Всё — пустое. Ул по много дней пропадал в самом сердце лесном, нырял до дна в омутищах и — было дело — пять ночей кряду упрямо охотился на зловредного банника. Как раз под весну о том слёзно упросила Ана, тоненькая робкая пряха, потерявшая от страха сон. Пожалуй, один банник и был обнаружен из огромного отряда нечисти, якобы осаждающей Заводь. Сперва нашлось горлышко кувшина, издающее мерзкий звук, а затем и мстительный недоумок, целый год сватавший Ану и получивший отказ у её родителей.
— Возьму нож. Вернусь, ещё и жирный творог уворую, — с порога пообещал Ул. — Нож для дела, а творог просто очень вкусный.
Не дожидаясь медвежьего ворчания о нахалах, какие хуже воров, Ул подпрыгнул, рывком добыл с высокого крюка любимый, но, увы, не свой, нож. Ул промчался через двор, с разбега взлетел на запорную жердь ворот и перемахнул их, чтобы низко припасть к земле, разогнуться и спешить вниз по улице — к реке.
Зима состарилась не так давно.
Сонный покой льда, всё его широкое поле, такое, что дальний берег едва виден — прочертила похожая на трещину сплошная полынья. Это случилось дней десять назад. Сразу проснулась тёмная вода, сделалась говорлива. Лед от суеты похудел, он отступал к берегам с каждым днём, а ночами отвоёвывал часть потерянного неполно, неуверенно.

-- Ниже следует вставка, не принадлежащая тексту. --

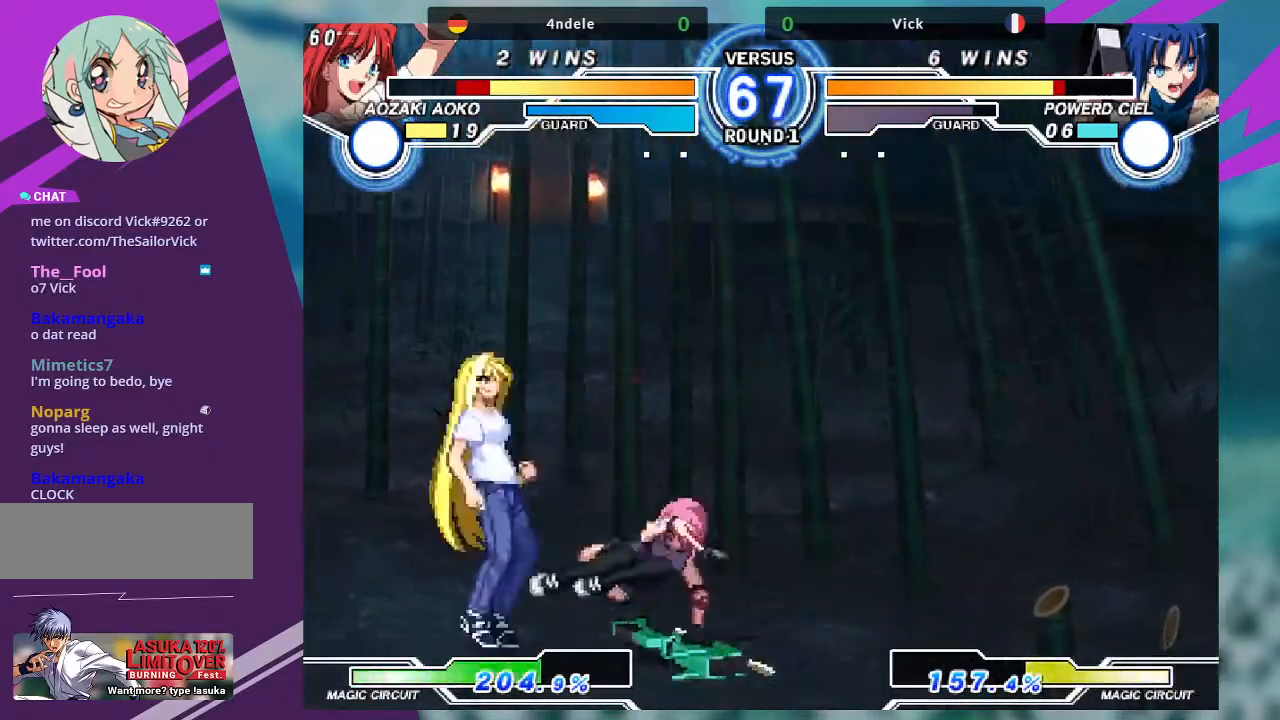
{"buttons": ["SQUARE"], "left_stick": "center", "events": [[267, "SQUARE", "down"], [300, "left_stick", "center"]]}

Нынешнее утро было зиме — враг. Туман голодным зверем навалился на снег и грыз его, трепал нещадно, осаживая и без того куцые сугробики. Тут и там хрустел слабый ледок на лужицах вчерашней капели. Шуршала под башмаком трава, для взгляда Ула даже в ранних сумерках — отчаянно, по-весеннему зелёная. Пахло печным дымом, хлебом. На мостках возился старый Коно. Он без пользы, лишь в предвкушении весны, проверял причальные бревна и бормотал о коварстве сома, утянувшего в полынью совсем новый багор. На кой он — сому? Разве с водяным воевать… Ул виновато вжал голову в плечи: багор давно следовало вернуть.
Последний раз оттолкнувшись от мостков, Ул прыгнул на лёд и заскользил, скручиваясь всем телом и помогая себе выбрать нужное направление. Пришлось использовать нож, ускоряя поворот: в голову летела палка, метко брошенная Коно.

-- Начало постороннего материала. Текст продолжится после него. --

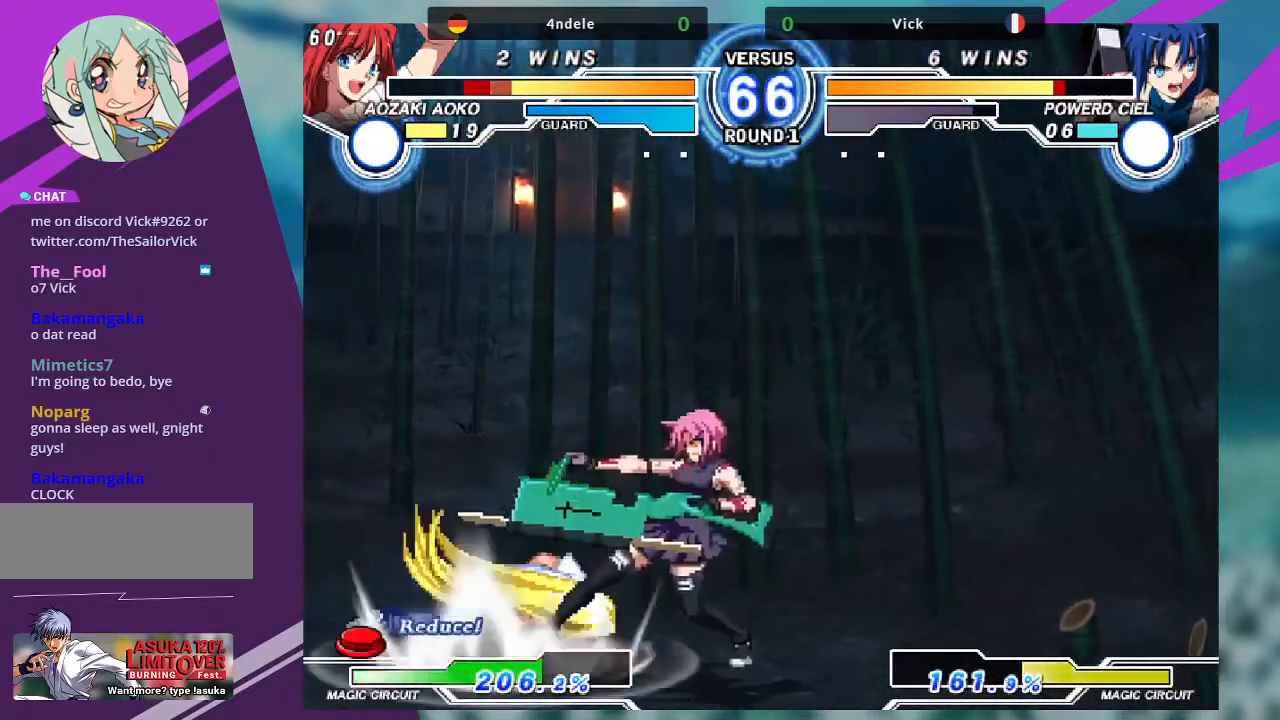
{"buttons": [], "left_stick": "center", "events": [[66, "SQUARE", "up"]]}
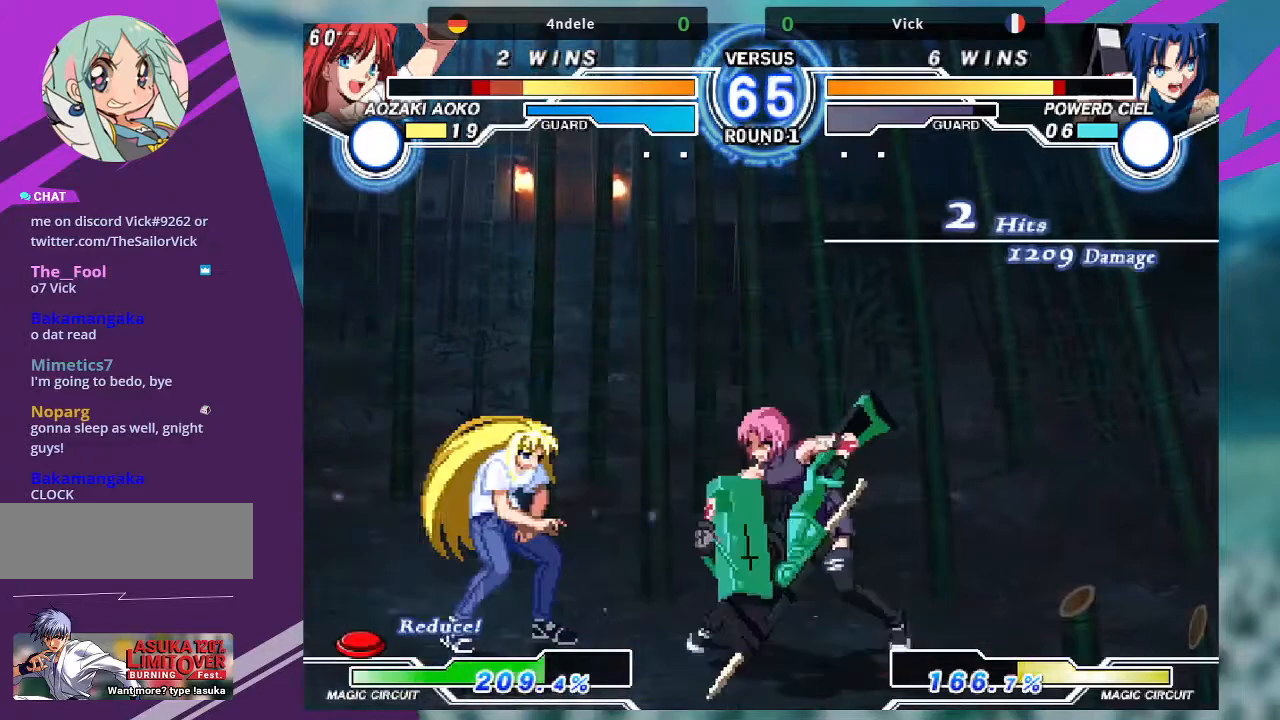
{"buttons": [], "left_stick": "left", "events": [[100, "left_stick", "left"], [167, "left_stick", "center"], [267, "left_stick", "left"], [334, "left_stick", "center"], [434, "left_stick", "left"]]}
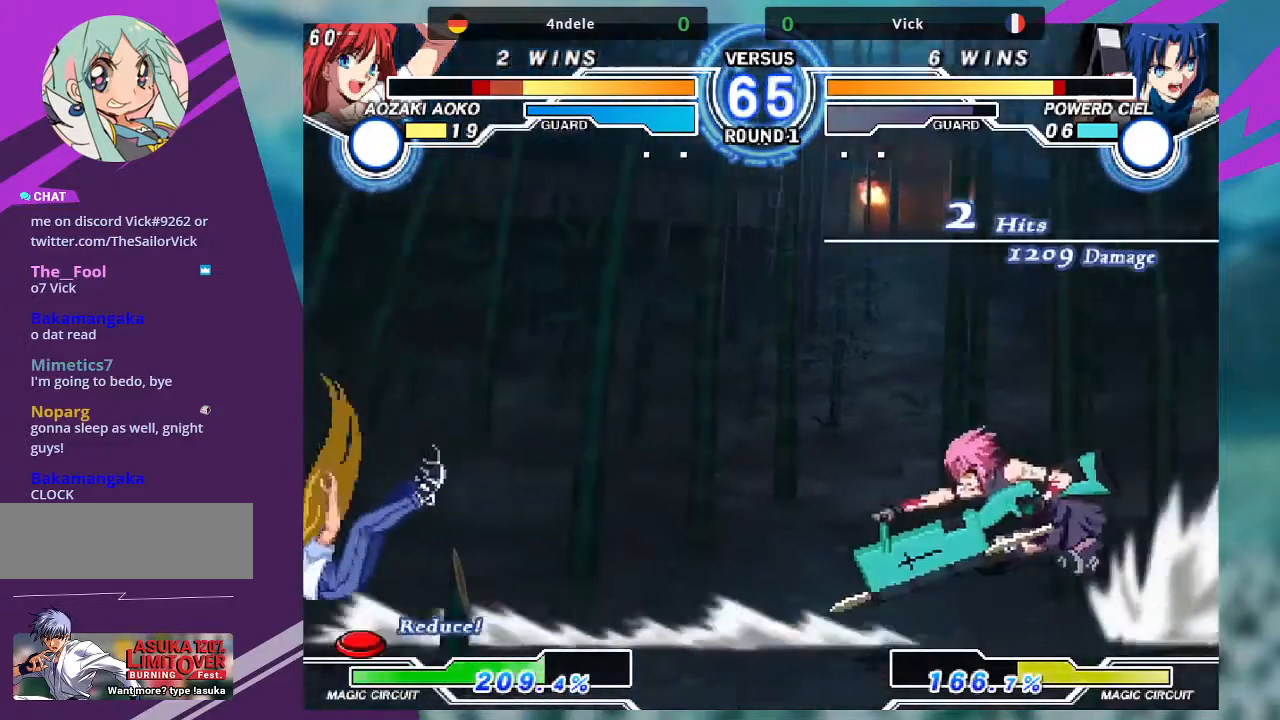
{"buttons": [], "left_stick": "center", "events": [[200, "left_stick", "down"], [267, "left_stick", "right"], [300, "TRIANGLE", "down"], [367, "left_stick", "center"], [400, "TRIANGLE", "up"]]}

— Эй, не балуй! — сиплым шёпотом возмутился лодочник. — Сам не утопнешь, другие увидят да попробуют, их кто вытянет?
— Метко бросаете, ноб, — расхохотался Ул, уклоняясь от палки и продолжая скользить вдоль берега, почти по краю полыньи.
Конечно, Коно не имел титула ноба — человека знатного, служащего князю или же наследно имеющего привилегии голубой крови одаренных. Но простенькую лесть старый оценил, крякнул одобрительно. Он буркнул без прежней злобы: «Эй, берегись!»… и не бросил вторую палку: пошутил. Еще бы, он назван метким и значит, ничуть не дряхлым.
Лёд прогибался, пружинил. Гнал пузыри по течению и опасно похрустывал. Отделяясь от воды, лёд делался прозрачен, смыкаясь с ней — чернел. Ул скользил теперь особенно внимательно, не делая ни единого резкого движения.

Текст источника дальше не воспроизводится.